Dhruv: You know, I think I think it was actually pretty commonsensical what happened. You get into an environment with free money growth at any cost. Folks are willing to fund anything for the next shiny new object, tech or otherwise. 
You’re going to see a bunch of things happen – some really good and some not so sustainable. And now with the regulatory regime being the way it is, I do think there’s a more discerning look on everything that took place. I think there are more complaints that are being funneled back up through agencies like the CFPB. I think the regime as a result is going to do more about that, to try and enforce things across the industry.
Matt: Yeah, I agree with that completely. I think that things will continue to get tighter from a regulatory standpoint. I also think that lenders can get ahead of that by working with all of their software vendors to stay in compliance, something that we take very seriously at Canopy. 
Safety is one of our three guiding principles (safety, transparency, personalization).  Making sure that we can help our lenders stay compliant, understand state and regulatory rules through the software is really, really important. 
And then I also think that we can get ahead of it a little bit by looking at all of the fintechs that only utilize interchange as their main revenue source.

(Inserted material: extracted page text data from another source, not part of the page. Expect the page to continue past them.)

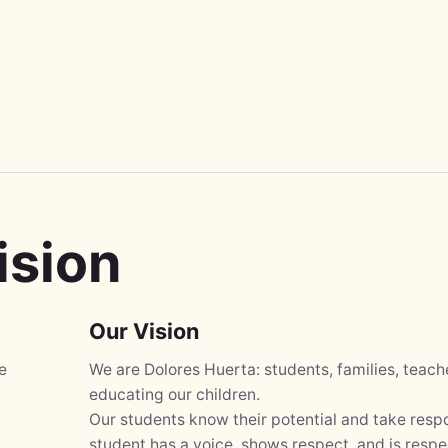
ision
Our Vision
e
We are Dolores Huerta: students, families, teac
educating our children.
Our students know their potential and take respo
student has a voice, shows respect, and is respe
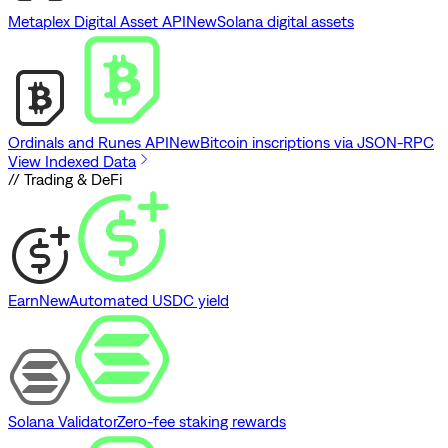
Metaplex Digital Asset API
New
Solana digital assets
Ordinals and Runes API
New
Bitcoin inscriptions via JSON-RPC
View Indexed Data
// Trading & DeFi
Earn
New
Automated USDC yield
Solana Validator
Zero-fee staking rewards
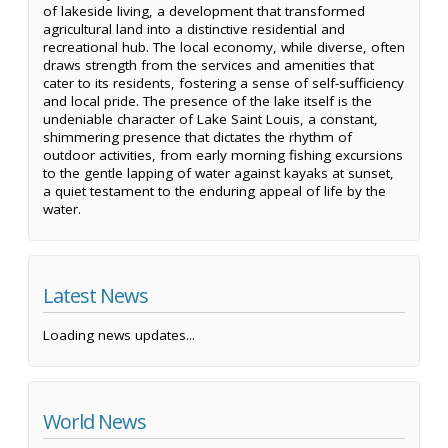
of lakeside living, a development that transformed
agricultural land into a distinctive residential and
recreational hub. The local economy, while diverse, often
draws strength from the services and amenities that
cater to its residents, fostering a sense of self-sufficiency
and local pride. The presence of the lake itself is the
undeniable character of Lake Saint Louis, a constant,
shimmering presence that dictates the rhythm of
outdoor activities, from early morning fishing excursions
to the gentle lapping of water against kayaks at sunset,
a quiet testament to the enduring appeal of life by the
water.
Latest News
Loading news updates...
World News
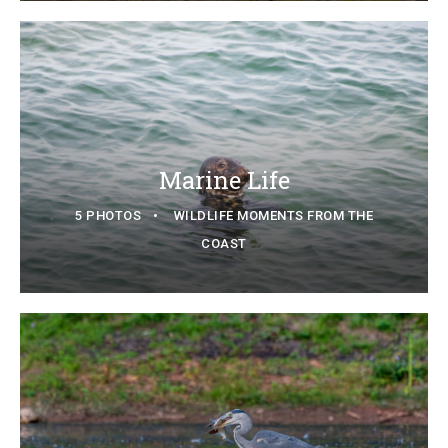
Marine Life
5 PHOTOS
WILDLIFE MOMENTS FROM THE
COAST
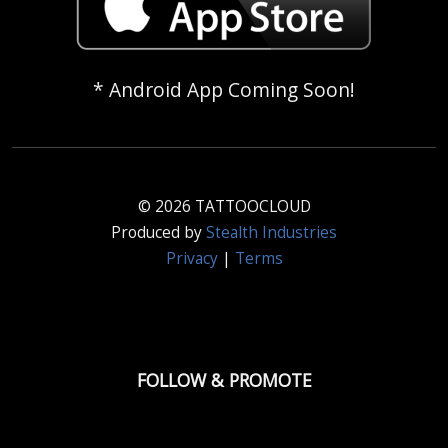
* Android App Coming Soon!
© 2026 TATTOOCLOUD
Produced by
Stealth Industries
Privacy
|
Terms
FOLLOW & PROMOTE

They’ve sort of skirted around the Durbin rules, and when some of the large institutional banks say, why do they get more revenue from a debit swipe than something else, you need to diversify your revenue stream. So, I think regulatory risk also goes to breaking a lot of business models within fintech.

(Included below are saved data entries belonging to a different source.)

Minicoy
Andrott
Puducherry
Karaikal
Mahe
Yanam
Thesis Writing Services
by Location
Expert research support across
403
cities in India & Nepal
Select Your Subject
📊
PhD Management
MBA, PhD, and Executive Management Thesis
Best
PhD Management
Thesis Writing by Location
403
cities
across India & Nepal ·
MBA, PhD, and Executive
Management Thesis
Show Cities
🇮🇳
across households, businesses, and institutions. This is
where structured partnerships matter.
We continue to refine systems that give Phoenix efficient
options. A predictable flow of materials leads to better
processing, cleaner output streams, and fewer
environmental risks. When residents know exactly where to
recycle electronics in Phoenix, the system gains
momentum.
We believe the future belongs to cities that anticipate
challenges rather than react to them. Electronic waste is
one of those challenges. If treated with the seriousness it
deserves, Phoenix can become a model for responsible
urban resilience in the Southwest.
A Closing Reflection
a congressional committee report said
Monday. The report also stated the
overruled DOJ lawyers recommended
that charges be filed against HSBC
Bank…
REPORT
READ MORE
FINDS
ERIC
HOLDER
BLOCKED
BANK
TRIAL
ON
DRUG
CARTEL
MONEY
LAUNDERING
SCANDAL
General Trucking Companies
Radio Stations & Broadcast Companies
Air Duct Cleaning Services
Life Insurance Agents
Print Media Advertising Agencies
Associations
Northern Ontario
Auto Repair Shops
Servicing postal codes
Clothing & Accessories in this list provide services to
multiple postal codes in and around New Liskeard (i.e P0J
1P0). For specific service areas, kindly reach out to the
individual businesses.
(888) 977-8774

What are you most excited about over the next 12 months?

Continued technological advances in finance will continue, despite some headwinds. 
Matt: I’m excited for companies that are on debit cards right now to expand into credit and lending, so needing a place to have a universal understanding of their data. Canopy supports many different types of product configurations, so this is in our wheelhouse. 
And then I’m also very excited on the B2B side. I think working capital merchant cash advances and invoice factoring is an entire blue ocean. Consumer [products] have been a little over innovated over the last few years, so we continue to double down on the B2B side of lending as well.
Dhruv: I think there’s going to be a ton of businesses which have solid tech, but were just mismanaged or funded by the wrong pockets of capital. And so we could probably leverage some of those platforms ourselves, or step in. We operate about a dozen different servicing platforms, because we service loans, leases, different asset classes, etc. From a tech standpoint, what we’re most excited about, and we’re doing this right now, is just better integrating all those using large language models and decision theory models and whatnot.